SOURCE INFORMATION: Begin

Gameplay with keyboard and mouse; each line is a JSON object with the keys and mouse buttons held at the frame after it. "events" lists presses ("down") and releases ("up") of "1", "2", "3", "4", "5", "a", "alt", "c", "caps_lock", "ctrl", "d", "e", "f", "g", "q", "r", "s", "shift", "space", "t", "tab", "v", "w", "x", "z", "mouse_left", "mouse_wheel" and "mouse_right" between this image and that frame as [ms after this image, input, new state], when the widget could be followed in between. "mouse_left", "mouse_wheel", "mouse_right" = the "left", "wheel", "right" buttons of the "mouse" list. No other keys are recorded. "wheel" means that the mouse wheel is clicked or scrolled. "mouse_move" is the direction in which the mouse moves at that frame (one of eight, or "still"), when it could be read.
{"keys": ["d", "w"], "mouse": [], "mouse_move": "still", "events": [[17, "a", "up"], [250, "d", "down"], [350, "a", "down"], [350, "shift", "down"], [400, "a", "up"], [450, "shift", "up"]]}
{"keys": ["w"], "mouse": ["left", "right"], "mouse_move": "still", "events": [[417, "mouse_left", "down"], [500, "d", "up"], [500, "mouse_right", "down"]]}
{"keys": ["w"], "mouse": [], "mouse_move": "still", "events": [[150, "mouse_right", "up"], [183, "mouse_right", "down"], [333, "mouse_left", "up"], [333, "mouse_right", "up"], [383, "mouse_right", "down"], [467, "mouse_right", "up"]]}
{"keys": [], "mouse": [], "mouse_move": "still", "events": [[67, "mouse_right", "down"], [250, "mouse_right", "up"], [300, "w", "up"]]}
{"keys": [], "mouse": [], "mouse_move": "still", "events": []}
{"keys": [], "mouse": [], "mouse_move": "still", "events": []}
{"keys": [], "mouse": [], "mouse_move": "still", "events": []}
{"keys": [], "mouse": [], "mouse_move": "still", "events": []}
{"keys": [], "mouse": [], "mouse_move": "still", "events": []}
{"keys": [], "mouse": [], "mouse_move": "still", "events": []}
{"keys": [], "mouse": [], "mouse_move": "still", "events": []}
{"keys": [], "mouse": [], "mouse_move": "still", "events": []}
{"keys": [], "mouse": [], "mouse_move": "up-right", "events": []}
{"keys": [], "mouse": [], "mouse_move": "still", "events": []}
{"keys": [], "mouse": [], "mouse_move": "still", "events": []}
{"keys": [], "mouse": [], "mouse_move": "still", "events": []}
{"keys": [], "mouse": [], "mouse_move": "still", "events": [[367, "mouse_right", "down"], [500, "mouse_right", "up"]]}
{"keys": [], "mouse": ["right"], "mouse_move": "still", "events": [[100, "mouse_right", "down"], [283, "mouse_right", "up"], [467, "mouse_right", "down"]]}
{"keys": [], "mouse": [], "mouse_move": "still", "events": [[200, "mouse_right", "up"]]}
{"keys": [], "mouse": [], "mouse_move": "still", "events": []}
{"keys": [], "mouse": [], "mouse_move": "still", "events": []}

SOURCE INFORMATION: End

* WHAT NEEDS TO BE DONE
Could you retype every record above exactly as it appears?

* OUTPUT BELOW
Gameplay with keyboard and mouse; each line is a JSON object with the keys and mouse buttons held at the frame after it. "events" lists presses ("down") and releases ("up") of "1", "2", "3", "4", "5", "a", "alt", "c", "caps_lock", "ctrl", "d", "e", "f", "g", "q", "r", "s", "shift", "space", "t", "tab", "v", "w", "x", "z", "mouse_left", "mouse_wheel" and "mouse_right" between this image and that frame as [ms after this image, input, new state], when the widget could be followed in between. "mouse_left", "mouse_wheel", "mouse_right" = the "left", "wheel", "right" buttons of the "mouse" list. No other keys are recorded. "wheel" means that the mouse wheel is clicked or scrolled. "mouse_move" is the direction in which the mouse moves at that frame (one of eight, or "still"), when it could be read.
{"keys": ["d", "w"], "mouse": [], "mouse_move": "still", "events": [[17, "a", "up"], [250, "d", "down"], [350, "a", "down"], [350, "shift", "down"], [400, "a", "up"], [450, "shift", "up"]]}
{"keys": ["w"], "mouse": ["left", "right"], "mouse_move": "still", "events": [[417, "mouse_left", "down"], [500, "d", "up"], [500, "mouse_right", "down"]]}
{"keys": ["w"], "mouse": [], "mouse_move": "still", "events": [[150, "mouse_right", "up"], [183, "mouse_right", "down"], [333, "mouse_left", "up"], [333, "mouse_right", "up"], [383, "mouse_right", "down"], [467, "mouse_right", "up"]]}
{"keys": [], "mouse": [], "mouse_move": "still", "events": [[67, "mouse_right", "down"], [250, "mouse_right", "up"], [300, "w", "up"]]}
{"keys": [], "mouse": [], "mouse_move": "still", "events": []}
{"keys": [], "mouse": [], "mouse_move": "still", "events": []}
{"keys": [], "mouse": [], "mouse_move": "still", "events": []}
{"keys": [], "mouse": [], "mouse_move": "still", "events": []}
{"keys": [], "mouse": [], "mouse_move": "still", "events": []}
{"keys": [], "mouse": [], "mouse_move": "still", "events": []}
{"keys": [], "mouse": [], "mouse_move": "still", "events": []}
{"keys": [], "mouse": [], "mouse_move": "still", "events": []}
{"keys": [], "mouse": [], "mouse_move": "up-right", "events": []}
{"keys": [], "mouse": [], "mouse_move": "still", "events": []}
{"keys": [], "mouse": [], "mouse_move": "still", "events": []}
{"keys": [], "mouse": [], "mouse_move": "still", "events": []}
{"keys": [], "mouse": [], "mouse_move": "still", "events": [[367, "mouse_right", "down"], [500, "mouse_right", "up"]]}
{"keys": [], "mouse": ["right"], "mouse_move": "still", "events": [[100, "mouse_right", "down"], [283, "mouse_right", "up"], [467, "mouse_right", "down"]]}
{"keys": [], "mouse": [], "mouse_move": "still", "events": [[200, "mouse_right", "up"]]}
{"keys": [], "mouse": [], "mouse_move": "still", "events": []}
{"keys": [], "mouse": [], "mouse_move": "still", "events": []}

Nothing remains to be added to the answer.